Ich wollte gar nicht ins Studio gehen, weil ich zu schlecht gelaunt war. Aber ich hatte 2019 schon sehr viel geschrieben, und dann habe ich die Zeit abgewartet, bis ich in der Lage war, das Album zu machen. Im Studio habe ich mich ständig beim Tanzen erwischt und gemerkt, wie es mich motiviert hat. Davor hatte ich nur Corona im Kopf und dachte: Wen interessiert noch, was ich im Studio mache?! Ich genieße es jetzt, über das Album zu reden, und ich hoffe, dass es bei anderen dieselbe Wirkung hat wie bei mir.

Es ist insgesamt tatsächlich eher lebensbejahend und kommt damit vielleicht genau zur richtigen Zeit. Trübsal gibt es ja schon genug.

Ich denke, es ist die Aufgabe von jedem, das ein bisschen aufzulockern und zu sagen, dass es ihm wie allen geht. Dann hat man das Gefühl, zur Mehrheit zu gehören und verspürt Erleichterung. Mein Album hat gar nichts mit Corona zu tun, nicht eine Minute hat mich Corona inspiriert oder mir Kraft gegeben. Es war eher eine Beschränkung. Aber wenn ich in Amerika in einem kleinen Studio arbeite, ein Kabel geht kaputt und ich bekomme nirgends ein solches Kabel, dann muss ich mit diesem Problem umgehen, um die Platte fertig zu kriegen. Und Corona ist das Gleiche. (lacht) Ich lasse mich nicht so beschränken, dass ich nichts machen kann.

Und du hast wirklich keinen einzigen der Songs noch im letzten Dreivierteljahr geschrieben?

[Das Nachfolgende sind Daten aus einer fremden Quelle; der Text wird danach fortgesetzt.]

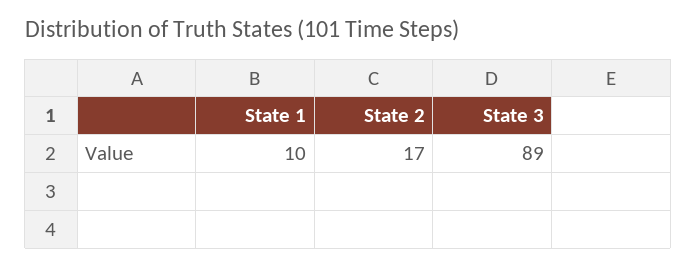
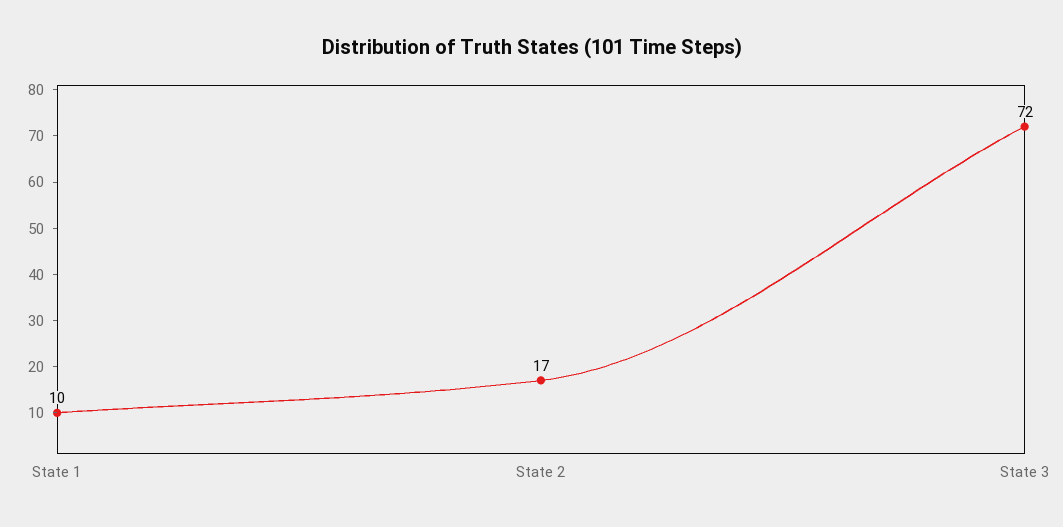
  {
    "State 1": 10,
    "State 2": 17,
-   "State 3": 89
+   "State 3": 72
  }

Doch, „Just A Minute“ zum Beispiel. Dabei geht es um eine Beziehung und darum, sich Zeit zu nehmen. Das Tempo, das mein Leben vor Corona hatte, war nicht gut, sodass ich mich schon gefragt habe, warum mache ich das jetzt gerade, wenn Beziehungen auch zu Freunden darunter leiden. Ich will abends mit meiner Frau spazieren gehen, den Hund ausführen, meine Familie sehen. Ich will mein Leben erleben. Früher sprach man von der Work-Life-Balance, jetzt ist es die Life-Balance. Es war wichtig, dass ich das ändere. Ich hatte das Gefühl, dass das Leben für mich eine Art Rhythmus war, ich musste unbedingt dieses und jenes erleben. Wenn ich das gemacht habe, dann kam das Nächste. Aber so kann man mit Menschen in seinem Umfeld nicht umgehen.

Bei aller Besinnung wirst du mit dem neuen Album dennoch live spielen wollen. Das Großkonzert in Düsseldorf, bei dem du dabei gewesen wärst, ist ja kurzfristig gecancelt worden. Glaubst du denn, dass Konzerte wieder stattfinden können?

Ich denke, es kommt immer das, was die Mehrheit will. Da reichen 1,2 Millionen Mitarbeiter nicht, das müssen 80 Millionen wollen, damit sich in der Politik was ändert. Wenn die Politik das Gefühl hat, dass die Lautesten die in der Hotelindustrie sind, reagiert sie darauf. Sie reagiert ganz langsam, wenn überhaupt, auf die Veranstaltungsindustrie. Ich war auch mit Alarmstufe Rot auf der Straße, denn ich gehöre zu dieser Industrie. Man hat die Hoffnung, dass die Politik sich äußert und positiv damit umgeht. Denn irgendwann ist Ende. Jemand aus meinem Team ist jetzt Elektriker auf der Baustelle, er hat eine Umschulung gemacht. Davor ziehe ich meinen Hut. Aber manchmal ist man eben in der Situation, dass man Unterstützung vom Staat braucht. Ansonsten ist die Industrie irgendwann weg.

Wäre denn ein Rea-Garvey-Konzert unter besonderen Hygienebedingungen eine Option? Die Tour ist ja schon für kommendes Frühjahr geplant …

Im Moment ändern sich die Bedingungen ständig. Es gibt aber eben Bedingungen, die können erfüllt werden, das wäre in Düsseldorf auch so gewesen. Herr Spahn hat dann aber gesagt, es sind zu viele Menschen auf einmal. Alle anderen haben genickt. Ich finde es okay, es ist die Aufgabe der Politiker, das Beste für alle auszusprechen. Und unsere Aufgabe ist es, Hoffnung zu schaffen. Wir hoffen, dass April, Mai alles okay sein wird und wir spielen können. Ich lebe von der Hoffnung. Wenn das nicht klappt, dann werden wir eben was anderes planen.